> **Brief**: Return only this: the line with "middle mcp: (1168, 737)" and all the lines that follow it below, through the final one, exactly as they are.

Start of Block

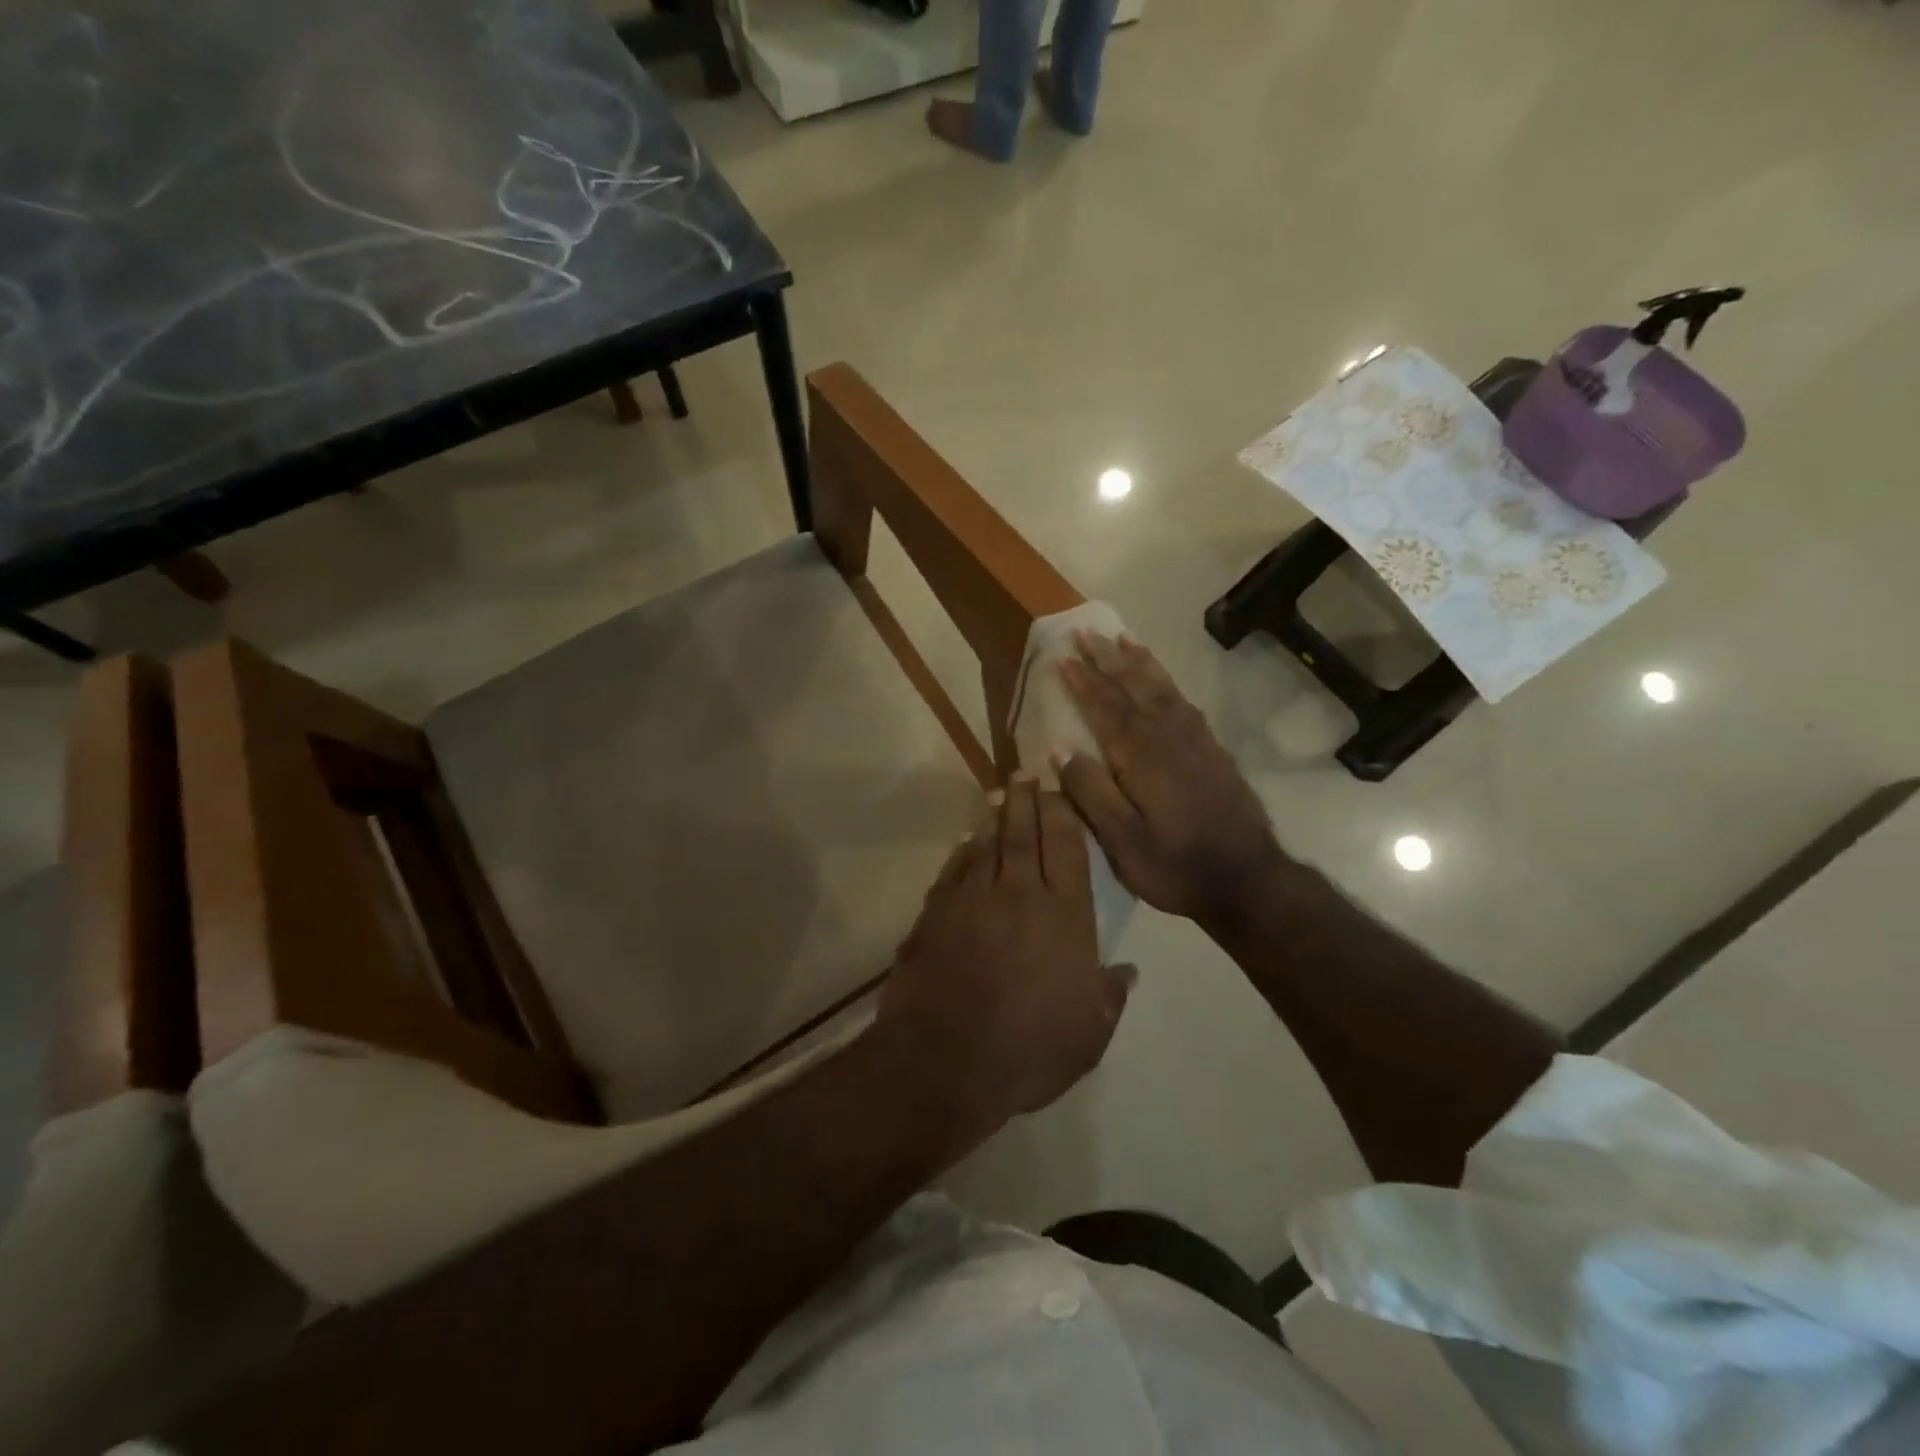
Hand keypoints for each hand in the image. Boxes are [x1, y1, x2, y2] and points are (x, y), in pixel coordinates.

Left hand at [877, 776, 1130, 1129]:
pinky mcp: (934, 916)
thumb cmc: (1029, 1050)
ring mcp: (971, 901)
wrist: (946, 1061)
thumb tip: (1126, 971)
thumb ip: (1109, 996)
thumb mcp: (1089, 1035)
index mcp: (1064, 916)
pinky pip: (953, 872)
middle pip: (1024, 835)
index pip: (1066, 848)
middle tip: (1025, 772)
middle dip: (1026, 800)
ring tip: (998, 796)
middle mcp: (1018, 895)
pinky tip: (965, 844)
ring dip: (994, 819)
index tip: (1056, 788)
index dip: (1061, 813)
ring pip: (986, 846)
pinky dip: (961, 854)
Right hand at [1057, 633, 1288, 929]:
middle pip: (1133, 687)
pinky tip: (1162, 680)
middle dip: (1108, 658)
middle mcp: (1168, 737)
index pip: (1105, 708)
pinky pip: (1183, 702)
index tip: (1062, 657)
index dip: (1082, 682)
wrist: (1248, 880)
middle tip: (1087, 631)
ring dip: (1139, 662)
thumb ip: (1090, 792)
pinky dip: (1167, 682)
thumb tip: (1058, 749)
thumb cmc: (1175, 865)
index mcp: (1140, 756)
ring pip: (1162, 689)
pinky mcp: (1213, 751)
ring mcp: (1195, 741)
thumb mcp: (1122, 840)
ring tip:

End of Block

> **Exercise result**:
middle mcp: (1168, 737)
index pip: (1105, 708)
pinky pip: (1183, 702)
index tip: (1062, 657)
index dip: (1082, 682)
wrist: (1248, 880)
middle tip: (1087, 631)
ring dip: (1139, 662)
thumb ip: (1090, 792)
pinky dip: (1167, 682)
thumb tip: (1058, 749)
thumb cmc: (1175, 865)
index mcp: (1140, 756)
ring pip: (1162, 689)
pinky mcp: (1213, 751)
ring mcp: (1195, 741)
thumb mcp: (1122, 840)
ring tip:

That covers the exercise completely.